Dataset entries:

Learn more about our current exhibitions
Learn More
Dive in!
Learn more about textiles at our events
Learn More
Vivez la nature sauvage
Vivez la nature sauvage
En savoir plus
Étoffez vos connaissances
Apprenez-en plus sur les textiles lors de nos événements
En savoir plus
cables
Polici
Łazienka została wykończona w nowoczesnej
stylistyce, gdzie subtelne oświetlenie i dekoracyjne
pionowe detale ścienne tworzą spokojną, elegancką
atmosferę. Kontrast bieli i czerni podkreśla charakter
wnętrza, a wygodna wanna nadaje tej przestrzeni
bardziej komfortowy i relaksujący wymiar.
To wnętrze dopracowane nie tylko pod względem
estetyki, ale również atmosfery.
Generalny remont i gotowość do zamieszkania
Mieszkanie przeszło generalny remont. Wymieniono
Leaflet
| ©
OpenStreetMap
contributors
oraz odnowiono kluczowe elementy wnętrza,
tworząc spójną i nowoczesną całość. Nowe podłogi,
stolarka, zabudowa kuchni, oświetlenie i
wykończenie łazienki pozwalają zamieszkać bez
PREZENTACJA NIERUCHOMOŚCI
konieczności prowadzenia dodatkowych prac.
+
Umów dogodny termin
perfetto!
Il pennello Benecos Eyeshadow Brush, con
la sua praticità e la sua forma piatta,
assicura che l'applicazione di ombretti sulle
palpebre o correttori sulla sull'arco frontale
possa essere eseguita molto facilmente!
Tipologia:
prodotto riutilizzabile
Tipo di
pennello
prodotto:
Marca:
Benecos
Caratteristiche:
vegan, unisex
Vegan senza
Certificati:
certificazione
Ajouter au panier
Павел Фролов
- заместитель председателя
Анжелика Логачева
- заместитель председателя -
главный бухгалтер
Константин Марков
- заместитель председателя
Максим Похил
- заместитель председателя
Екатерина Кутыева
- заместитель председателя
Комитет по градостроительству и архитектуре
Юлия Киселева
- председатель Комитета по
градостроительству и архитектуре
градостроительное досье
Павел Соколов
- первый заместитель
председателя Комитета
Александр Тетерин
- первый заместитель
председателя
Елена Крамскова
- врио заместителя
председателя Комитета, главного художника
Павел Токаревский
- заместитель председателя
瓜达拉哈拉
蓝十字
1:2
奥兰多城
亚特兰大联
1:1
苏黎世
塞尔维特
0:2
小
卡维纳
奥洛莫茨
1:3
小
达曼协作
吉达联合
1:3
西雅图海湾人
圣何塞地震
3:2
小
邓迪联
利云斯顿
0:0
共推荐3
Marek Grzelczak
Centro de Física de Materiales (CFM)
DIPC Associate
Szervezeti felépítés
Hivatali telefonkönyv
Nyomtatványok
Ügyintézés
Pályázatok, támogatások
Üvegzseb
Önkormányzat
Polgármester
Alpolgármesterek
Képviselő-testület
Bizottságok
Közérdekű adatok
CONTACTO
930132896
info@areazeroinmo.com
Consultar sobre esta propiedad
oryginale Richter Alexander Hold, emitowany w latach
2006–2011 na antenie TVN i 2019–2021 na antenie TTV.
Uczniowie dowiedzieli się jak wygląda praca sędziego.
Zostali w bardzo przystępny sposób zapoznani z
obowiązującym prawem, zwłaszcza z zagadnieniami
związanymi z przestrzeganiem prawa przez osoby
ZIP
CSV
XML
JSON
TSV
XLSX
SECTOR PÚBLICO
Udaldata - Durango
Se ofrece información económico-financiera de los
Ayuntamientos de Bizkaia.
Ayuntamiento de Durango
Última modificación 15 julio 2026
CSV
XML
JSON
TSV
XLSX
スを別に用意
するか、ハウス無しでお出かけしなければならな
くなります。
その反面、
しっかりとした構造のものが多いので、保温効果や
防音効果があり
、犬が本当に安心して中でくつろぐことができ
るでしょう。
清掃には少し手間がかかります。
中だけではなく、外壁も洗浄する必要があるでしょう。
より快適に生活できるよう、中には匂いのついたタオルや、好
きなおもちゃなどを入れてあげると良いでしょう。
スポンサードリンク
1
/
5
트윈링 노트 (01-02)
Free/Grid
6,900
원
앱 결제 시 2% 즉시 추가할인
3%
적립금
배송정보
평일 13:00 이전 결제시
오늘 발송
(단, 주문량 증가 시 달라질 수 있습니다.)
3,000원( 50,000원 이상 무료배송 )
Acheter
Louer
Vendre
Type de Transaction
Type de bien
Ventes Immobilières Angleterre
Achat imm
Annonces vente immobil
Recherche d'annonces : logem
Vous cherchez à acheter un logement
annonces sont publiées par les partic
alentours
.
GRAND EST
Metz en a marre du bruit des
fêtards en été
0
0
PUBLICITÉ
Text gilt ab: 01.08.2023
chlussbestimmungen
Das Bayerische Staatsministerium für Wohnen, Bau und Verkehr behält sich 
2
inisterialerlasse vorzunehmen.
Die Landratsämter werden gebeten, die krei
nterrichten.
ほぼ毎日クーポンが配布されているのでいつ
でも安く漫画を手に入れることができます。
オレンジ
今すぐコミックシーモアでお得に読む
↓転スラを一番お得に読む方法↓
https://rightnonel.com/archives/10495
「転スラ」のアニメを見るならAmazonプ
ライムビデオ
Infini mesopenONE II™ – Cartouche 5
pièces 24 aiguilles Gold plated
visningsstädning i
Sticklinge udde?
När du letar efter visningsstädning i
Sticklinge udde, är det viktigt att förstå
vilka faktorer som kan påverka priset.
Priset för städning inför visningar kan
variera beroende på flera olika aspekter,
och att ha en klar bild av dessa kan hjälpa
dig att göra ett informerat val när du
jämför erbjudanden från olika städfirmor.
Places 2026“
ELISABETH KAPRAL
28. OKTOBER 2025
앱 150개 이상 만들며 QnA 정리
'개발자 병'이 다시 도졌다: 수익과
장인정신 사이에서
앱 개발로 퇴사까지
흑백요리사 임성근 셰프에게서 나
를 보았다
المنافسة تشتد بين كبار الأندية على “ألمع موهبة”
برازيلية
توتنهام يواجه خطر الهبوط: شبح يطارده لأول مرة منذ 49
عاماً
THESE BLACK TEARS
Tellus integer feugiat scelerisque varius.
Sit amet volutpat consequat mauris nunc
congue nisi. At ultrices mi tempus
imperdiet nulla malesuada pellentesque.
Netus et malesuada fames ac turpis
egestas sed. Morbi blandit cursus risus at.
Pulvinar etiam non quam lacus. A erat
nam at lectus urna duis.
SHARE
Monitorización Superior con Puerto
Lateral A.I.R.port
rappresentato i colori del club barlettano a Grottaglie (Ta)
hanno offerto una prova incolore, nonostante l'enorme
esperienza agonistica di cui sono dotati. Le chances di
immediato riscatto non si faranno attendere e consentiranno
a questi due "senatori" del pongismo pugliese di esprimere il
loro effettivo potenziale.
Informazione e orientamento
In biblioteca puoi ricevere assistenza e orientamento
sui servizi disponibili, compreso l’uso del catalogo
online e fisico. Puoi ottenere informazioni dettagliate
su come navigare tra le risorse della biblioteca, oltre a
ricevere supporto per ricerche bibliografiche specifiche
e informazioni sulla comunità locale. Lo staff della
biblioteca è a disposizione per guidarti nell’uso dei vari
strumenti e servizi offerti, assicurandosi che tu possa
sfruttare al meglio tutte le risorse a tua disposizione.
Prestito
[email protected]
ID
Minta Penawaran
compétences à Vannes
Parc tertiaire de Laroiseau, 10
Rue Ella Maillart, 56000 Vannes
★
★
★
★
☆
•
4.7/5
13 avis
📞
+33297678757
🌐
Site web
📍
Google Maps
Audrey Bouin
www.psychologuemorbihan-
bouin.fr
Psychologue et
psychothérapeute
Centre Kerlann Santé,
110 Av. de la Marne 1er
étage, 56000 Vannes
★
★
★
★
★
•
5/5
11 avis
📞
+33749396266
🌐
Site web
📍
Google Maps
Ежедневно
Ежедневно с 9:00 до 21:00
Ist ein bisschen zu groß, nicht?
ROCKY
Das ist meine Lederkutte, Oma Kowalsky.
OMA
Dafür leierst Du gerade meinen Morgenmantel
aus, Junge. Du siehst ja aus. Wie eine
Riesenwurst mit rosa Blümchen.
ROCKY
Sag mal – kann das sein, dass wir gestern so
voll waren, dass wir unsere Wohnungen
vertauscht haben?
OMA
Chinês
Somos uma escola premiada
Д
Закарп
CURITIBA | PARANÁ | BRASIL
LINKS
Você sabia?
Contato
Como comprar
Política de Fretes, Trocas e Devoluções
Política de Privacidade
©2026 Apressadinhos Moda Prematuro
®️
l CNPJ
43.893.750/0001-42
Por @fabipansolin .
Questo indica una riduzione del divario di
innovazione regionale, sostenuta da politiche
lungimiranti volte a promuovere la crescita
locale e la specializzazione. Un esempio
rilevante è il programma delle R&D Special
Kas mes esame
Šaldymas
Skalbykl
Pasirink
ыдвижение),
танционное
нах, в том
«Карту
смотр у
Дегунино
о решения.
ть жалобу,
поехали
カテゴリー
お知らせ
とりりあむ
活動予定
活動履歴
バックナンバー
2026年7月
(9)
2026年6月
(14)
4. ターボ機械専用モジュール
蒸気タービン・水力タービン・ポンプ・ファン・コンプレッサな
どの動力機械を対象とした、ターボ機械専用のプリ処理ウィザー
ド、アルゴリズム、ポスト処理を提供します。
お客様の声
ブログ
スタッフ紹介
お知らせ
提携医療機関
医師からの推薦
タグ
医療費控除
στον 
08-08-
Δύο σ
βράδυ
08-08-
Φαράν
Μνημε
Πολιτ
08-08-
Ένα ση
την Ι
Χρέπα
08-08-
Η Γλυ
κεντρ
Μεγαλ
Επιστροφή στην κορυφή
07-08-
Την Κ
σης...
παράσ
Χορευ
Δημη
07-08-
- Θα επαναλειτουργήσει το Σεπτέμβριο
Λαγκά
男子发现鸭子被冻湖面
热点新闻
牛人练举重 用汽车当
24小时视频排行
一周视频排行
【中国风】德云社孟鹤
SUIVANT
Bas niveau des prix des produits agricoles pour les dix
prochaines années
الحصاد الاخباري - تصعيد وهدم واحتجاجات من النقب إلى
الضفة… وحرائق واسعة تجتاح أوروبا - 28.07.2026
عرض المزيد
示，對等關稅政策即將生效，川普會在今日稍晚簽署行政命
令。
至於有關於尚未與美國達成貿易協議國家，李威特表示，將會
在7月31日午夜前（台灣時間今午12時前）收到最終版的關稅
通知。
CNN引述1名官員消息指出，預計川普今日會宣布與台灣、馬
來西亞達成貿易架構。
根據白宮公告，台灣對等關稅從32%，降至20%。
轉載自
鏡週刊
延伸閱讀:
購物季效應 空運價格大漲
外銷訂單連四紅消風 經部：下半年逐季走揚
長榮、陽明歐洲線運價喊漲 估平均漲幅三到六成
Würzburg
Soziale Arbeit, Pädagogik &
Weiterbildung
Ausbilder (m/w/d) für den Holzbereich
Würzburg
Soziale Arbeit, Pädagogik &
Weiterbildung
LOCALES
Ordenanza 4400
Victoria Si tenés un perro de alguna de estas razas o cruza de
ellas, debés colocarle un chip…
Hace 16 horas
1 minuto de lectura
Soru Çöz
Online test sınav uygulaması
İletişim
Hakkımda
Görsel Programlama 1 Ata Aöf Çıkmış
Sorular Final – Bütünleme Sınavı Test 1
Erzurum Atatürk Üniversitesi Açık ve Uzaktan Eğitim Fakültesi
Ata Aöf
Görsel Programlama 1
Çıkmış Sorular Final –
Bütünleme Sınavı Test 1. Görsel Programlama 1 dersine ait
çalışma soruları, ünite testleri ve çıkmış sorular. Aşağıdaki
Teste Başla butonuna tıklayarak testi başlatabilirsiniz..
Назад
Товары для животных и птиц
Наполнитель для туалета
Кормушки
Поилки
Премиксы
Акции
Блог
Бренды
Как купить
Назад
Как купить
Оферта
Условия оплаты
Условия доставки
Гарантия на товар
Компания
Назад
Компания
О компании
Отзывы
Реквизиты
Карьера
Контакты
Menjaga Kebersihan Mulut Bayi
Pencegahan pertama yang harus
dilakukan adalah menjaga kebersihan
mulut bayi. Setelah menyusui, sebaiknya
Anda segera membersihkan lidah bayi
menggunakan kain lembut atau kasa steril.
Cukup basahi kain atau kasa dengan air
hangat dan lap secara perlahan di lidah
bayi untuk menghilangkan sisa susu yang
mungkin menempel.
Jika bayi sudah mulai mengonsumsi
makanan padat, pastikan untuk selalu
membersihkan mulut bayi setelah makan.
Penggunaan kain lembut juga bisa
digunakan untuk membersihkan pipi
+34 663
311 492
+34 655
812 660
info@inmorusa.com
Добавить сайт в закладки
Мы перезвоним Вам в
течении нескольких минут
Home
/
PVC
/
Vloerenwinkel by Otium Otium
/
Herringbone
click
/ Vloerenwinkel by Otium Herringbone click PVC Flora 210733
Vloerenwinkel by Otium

■ TO DO: Could you restate word for word the lines above, from the one that contains "info@areazeroinmo.com" through the one that contains "Ayuntamiento de Durango", and no others?

■ ANSWER BOX:
info@areazeroinmo.com
Consultar sobre esta propiedad
oryginale Richter Alexander Hold, emitowany w latach
2006–2011 na antenie TVN i 2019–2021 na antenie TTV.
Uczniowie dowiedzieli się jak wygląda praca sędziego.
Zostali w bardzo przystępny sposób zapoznani z
obowiązującym prawem, zwłaszcza z zagadnieniami
związanymi z przestrzeganiem prawa przez osoby
ZIP
CSV
XML
JSON
TSV
XLSX
SECTOR PÚBLICO
Udaldata - Durango
Se ofrece información económico-financiera de los
Ayuntamientos de Bizkaia.
Ayuntamiento de Durango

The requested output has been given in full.